Exercise brief:
Gather each line of the data below that contains the string "online", copying every such line in full.

BEGIN Available data

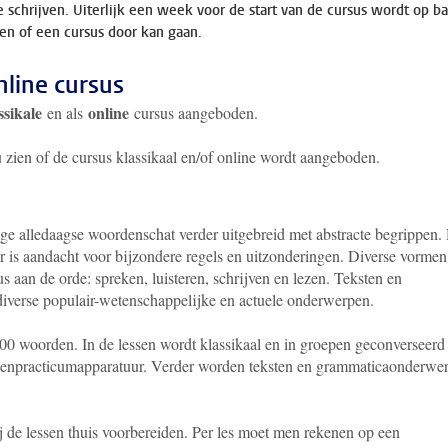
e schrijven. Uiterlijk een week voor de start van de cursus wordt op ba
ten of een cursus door kan gaan.
nline cursus
ssikale
online
en als
cursus aangeboden.
u zien of de cursus klassikaal en/of online wordt aangeboden.
ge alledaagse woordenschat verder uitgebreid met abstracte begrippen.
r is aandacht voor bijzondere regels en uitzonderingen. Diverse vorme
s aan de orde: spreken, luisteren, schrijven en lezen. Teksten en
iverse populair-wetenschappelijke en actuele onderwerpen.
00 woorden. In de lessen wordt klassikaal en in groepen geconverseerd
alenpracticumapparatuur. Verder worden teksten en grammaticaonderwe
j de lessen thuis voorbereiden. Per les moet men rekenen op een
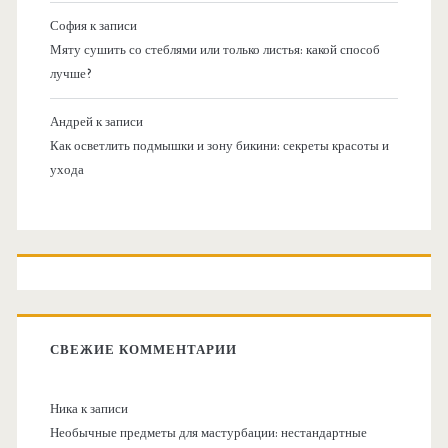
София
к записи
Мяту сушить со стеблями или только листья: какой способ
лучше?
Андрей
к записи
Как осветлить подмышки и зону бикини: секреты красоты и
ухода
СВЕЖИЕ КОММЕНТАРИИ
Ника
к записи
Необычные предметы для мастурбации: нестандартные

END Available data

Written reply:
online
u zien of de cursus klassikaal en/of online wordt aangeboden.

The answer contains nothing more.